Tesla CEO Elon Musk launches $43 billion hostile takeover of Twitter

Jessica Thompson

Elon Musk has made a “best and final” offer to buy Twitter, saying the company has extraordinary potential and he is the person to unlock it.

The Tesla CEO and the world’s richest person will offer $54.20 per share in cash, representing a 54 percent premium over the Jan. 28 closing price and a value of about $43 billion. The social media company’s shares soared 11 percent in pre-market trading.

Twitter confirmed it has received the unsolicited, non-binding proposal from Musk, saying in a release that its board would “carefully review the proposal to determine the course of action that it believes is in the best interest of the Company and all Twitter stockholders.”

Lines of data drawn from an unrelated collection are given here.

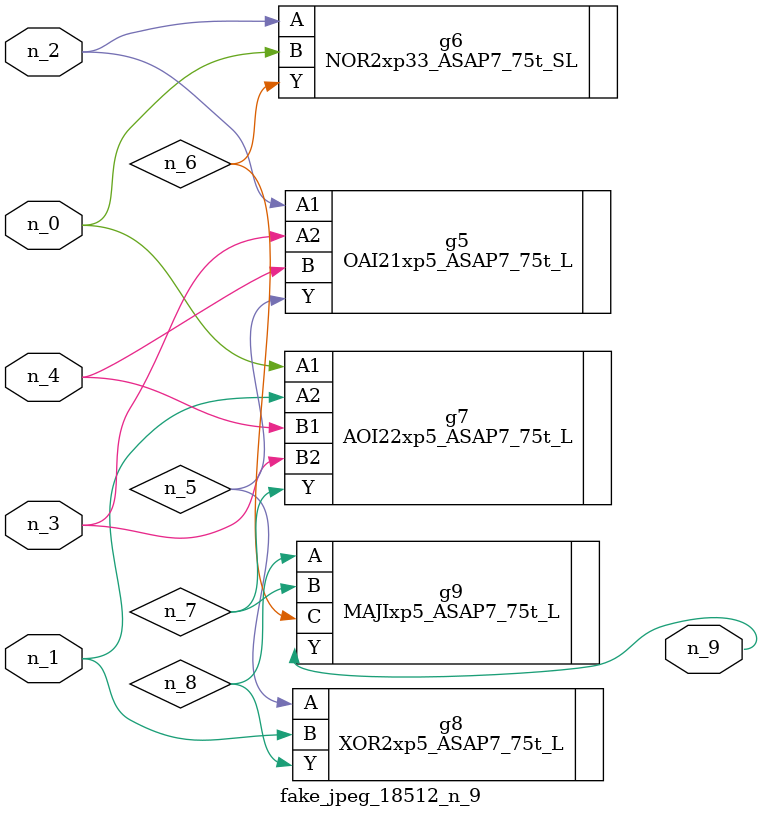
<source format=v>
module fake_jpeg_18512_n_9 (n_3, n_2, n_1, n_0, n_4, n_9);

input n_3;
input n_2;
input n_1;
input n_0;
input n_4;

output n_9;

wire n_8;
wire n_6;
wire n_5;
wire n_7;

OAI21xp5_ASAP7_75t_L g5 ( 
.A1(n_2),
.A2(n_3),
.B(n_4),
.Y(n_5)
);

NOR2xp33_ASAP7_75t_SL g6 ( 
.A(n_2),
.B(n_0),
.Y(n_6)
);

AOI22xp5_ASAP7_75t_L g7 ( 
.A1(n_0),
.A2(n_1),
.B1(n_4),
.B2(n_3),
.Y(n_7)
);

XOR2xp5_ASAP7_75t_L g8 ( 
.A(n_5),
.B(n_1),
.Y(n_8)
);

MAJIxp5_ASAP7_75t_L g9 ( 
.A(n_8),
.B(n_7),
.C(n_6),
.Y(n_9)
);


endmodule
</source>
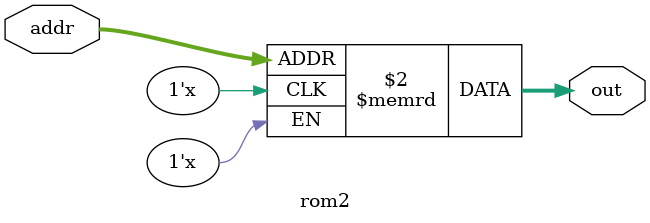
<source format=sv>
module rom2 #(
    parameter int DATA_WIDTH = 16,
    parameter int ADDR_WIDTH = 16
) (
    input  logic [(ADDR_WIDTH-1):0] addr,
    output logic [(DATA_WIDTH-1):0] out
);

  logic [DATA_WIDTH-1:0] mem[2**ADDR_WIDTH]  /*verilator public_flat_rw*/;

  always @(addr) out = mem[addr];

endmodule

</source>
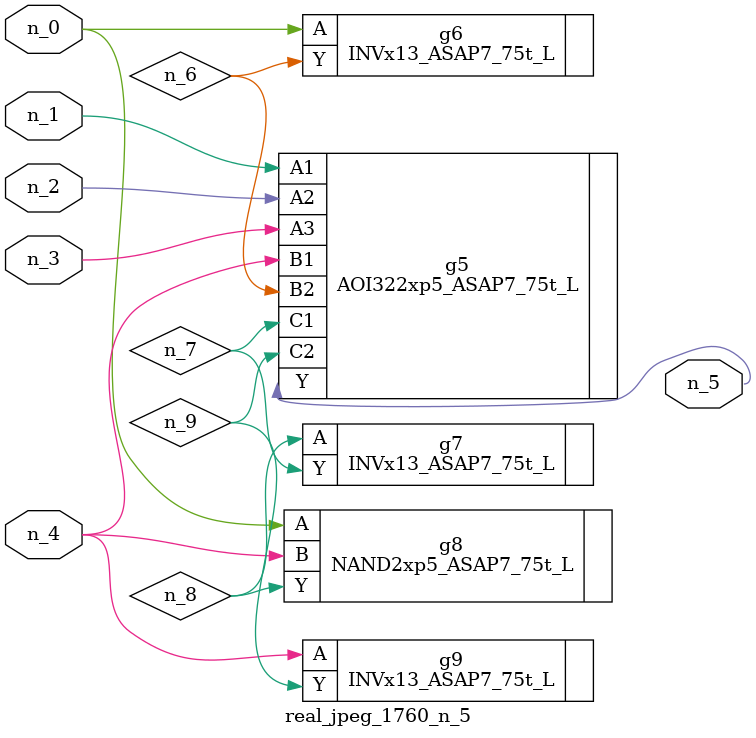
<source format=v>
module real_jpeg_1760_n_5 (n_4, n_0, n_1, n_2, n_3, n_5);

input n_4;
input n_0;
input n_1;
input n_2;
input n_3;

output n_5;

wire n_8;
wire n_6;
wire n_7;
wire n_9;

INVx13_ASAP7_75t_L g6 ( 
.A(n_0),
.Y(n_6)
);

NAND2xp5_ASAP7_75t_L g8 ( 
.A(n_0),
.B(n_4),
.Y(n_8)
);

AOI322xp5_ASAP7_75t_L g5 ( 
.A1(n_1),
.A2(n_2),
.A3(n_3),
.B1(n_4),
.B2(n_6),
.C1(n_7),
.C2(n_9),
.Y(n_5)
);

INVx13_ASAP7_75t_L g9 ( 
.A(n_4),
.Y(n_9)
);

INVx13_ASAP7_75t_L g7 ( 
.A(n_8),
.Y(n_7)
);


endmodule
</source>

Musk, 50, announced the offer in a filing with the U.S. Securities and Exchange Commission on Thursday, after turning down a potential board seat at the company. The billionaire first disclosed a stake of about 9 percent on April 4. Tesla shares fell about 1.5 percent in pre-market trading on the news.

The bid is the latest saga in Musk’s volatile relationship with Twitter.

The executive is one of the platform’s most-watched firebrands, often tweeting out memes and taunts to @elonmusk’s more than 80 million followers. He has been outspoken about changes he would like to consider imposing at the social media platform, and the company offered him a seat on the board following the announcement of his stake, which made him the largest individual shareholder.

After his stake became public, Musk immediately began appealing to fellow users about prospective moves, from turning Twitter’s San Francisco headquarters into a homeless shelter and adding an edit button for tweets to granting automatic verification marks to premium users. One tweet suggested Twitter might be dying, given that several celebrities with high numbers of followers rarely tweet.

Unsatisfied with the influence that comes with being Twitter’s largest investor, he has now launched a full takeover, one of the few individuals who can afford it outright. He’s currently worth about $260 billion according to the Bloomberg Billionaire’s Index, compared with Twitter’s market valuation of about $37 billion.

In a letter to Twitter’s board, Musk said he believes Twitter “will neither thrive nor serve [its free speech] societal imperative in its current form. Twitter needs to be transformed as a private company”

The takeover is unlikely to be a drawn-out process.

“If the deal doesn’t work, given that I don’t have confidence in management nor do I believe I can drive the necessary change in the public market, I would need to reconsider my position as a shareholder,” said Musk.

Musk informed Twitter’s board over the previous weekend that he thought the company should be taken private, according to today’s statement.

The $54.20 per share offer is “too low” for shareholders or the board to accept, said Vital Knowledge’s Adam Crisafulli in a report, adding that the company’s shares hit $70 less than a year ago.

Musk has hired Morgan Stanley as his adviser for the takeover. The offer price also includes the number 420, widely recognized as a coded reference to marijuana. He also picked $420 as the share price for possibly taking Tesla private in 2018, a move that brought him scrutiny from the SEC.